## [Written task]
Answer these questions from the article on "Blame It on the Weatherman":
(a) On what date was the single released?
(b) What chart position did the song reach in New Zealand?
(c) Who directed the music video?

## [Passage provided]
[Start of Attachment]

Single by B*Witched

from the album B*Witched
- B-side: "Together We'll Be Fine"
- Released: 15 March 1999
- Length: 3:33
- Label: Epic; Glowworm;
- Songwriters: Ray "Madman" Hedges; Martin Brannigan; Tracy Ackerman; Andy Caine;
- Producer: Ray "Madman" Hedges

B*Witched singles chronology
| "To You I Belong" (1998) | "Blame It on the Weatherman" (1999) | "Jesse Hold On" (1999) |

= Blame It on the Weatherman =

1999 single by B*Witched

"Blame It on the Weatherman" is a song by Irish girl group B*Witched, written by Ray "Madman" Hedges, Martin Brannigan, Tracy Ackerman, and Andy Caine. It was released as the fourth single from their self-titled debut studio album on 15 March 1999.

As with the preceding three singles from the album, "Blame It on the Weatherman" was a hit, and reached No. 1 on the UK Singles Chart; with this, B*Witched became one of the few musical acts to have their first four singles reach the top of the British music charts, a record held (at the time) by the Spice Girls, with six consecutive No. 1 singles—a feat also later achieved by fellow Irish group Westlife. In their home country, the song reached No. 8; in New Zealand, it became the group's first single to miss the top 10, stalling at No. 29. The song was certified silver in the UK, with sales in excess of 200,000.

==Music video==
The music video was directed by Michael Geoghegan. It features B*Witched floating on a large upside-down articulated lorry through the flooded city of London, picking up numerous floating items from the water and also rescuing a puppy. For the video, the band wore a mixture of their trademark denim and leather, designed by Scott Henshall, who then dressed them for their Royal Variety Performance in 1999.

[End of Attachment]

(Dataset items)
[Start of Attachment]

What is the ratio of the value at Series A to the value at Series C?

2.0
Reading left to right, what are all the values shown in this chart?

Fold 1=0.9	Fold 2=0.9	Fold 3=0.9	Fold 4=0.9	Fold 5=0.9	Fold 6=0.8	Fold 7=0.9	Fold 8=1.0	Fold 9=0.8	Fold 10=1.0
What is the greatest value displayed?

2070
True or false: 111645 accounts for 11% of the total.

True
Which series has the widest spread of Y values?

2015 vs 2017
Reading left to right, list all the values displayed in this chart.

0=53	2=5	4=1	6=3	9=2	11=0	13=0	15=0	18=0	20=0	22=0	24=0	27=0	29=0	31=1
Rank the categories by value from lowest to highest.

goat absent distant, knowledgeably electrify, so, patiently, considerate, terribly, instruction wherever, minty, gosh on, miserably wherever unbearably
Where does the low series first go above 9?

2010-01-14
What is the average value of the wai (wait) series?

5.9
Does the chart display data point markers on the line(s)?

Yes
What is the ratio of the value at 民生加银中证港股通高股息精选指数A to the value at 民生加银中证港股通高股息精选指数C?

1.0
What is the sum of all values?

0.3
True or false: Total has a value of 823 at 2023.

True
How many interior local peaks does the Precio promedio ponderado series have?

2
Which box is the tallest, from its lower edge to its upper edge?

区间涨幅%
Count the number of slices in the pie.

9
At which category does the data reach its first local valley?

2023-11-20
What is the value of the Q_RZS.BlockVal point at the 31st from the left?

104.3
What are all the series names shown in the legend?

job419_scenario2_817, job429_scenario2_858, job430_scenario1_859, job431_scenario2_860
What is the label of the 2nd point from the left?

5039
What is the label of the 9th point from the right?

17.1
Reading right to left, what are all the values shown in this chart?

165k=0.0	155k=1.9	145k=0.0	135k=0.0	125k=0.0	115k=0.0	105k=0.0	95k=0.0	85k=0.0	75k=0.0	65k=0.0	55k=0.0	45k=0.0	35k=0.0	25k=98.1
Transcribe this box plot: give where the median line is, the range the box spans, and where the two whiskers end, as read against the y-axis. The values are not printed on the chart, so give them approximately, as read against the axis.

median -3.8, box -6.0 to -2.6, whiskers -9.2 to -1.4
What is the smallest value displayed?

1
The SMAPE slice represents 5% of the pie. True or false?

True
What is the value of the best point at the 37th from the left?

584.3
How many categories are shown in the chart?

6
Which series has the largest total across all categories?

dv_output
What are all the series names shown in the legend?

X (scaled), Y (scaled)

[End of Attachment]

## [Reply]
(a) 15 March 1999
(b) No. 29
(c) Michael Geoghegan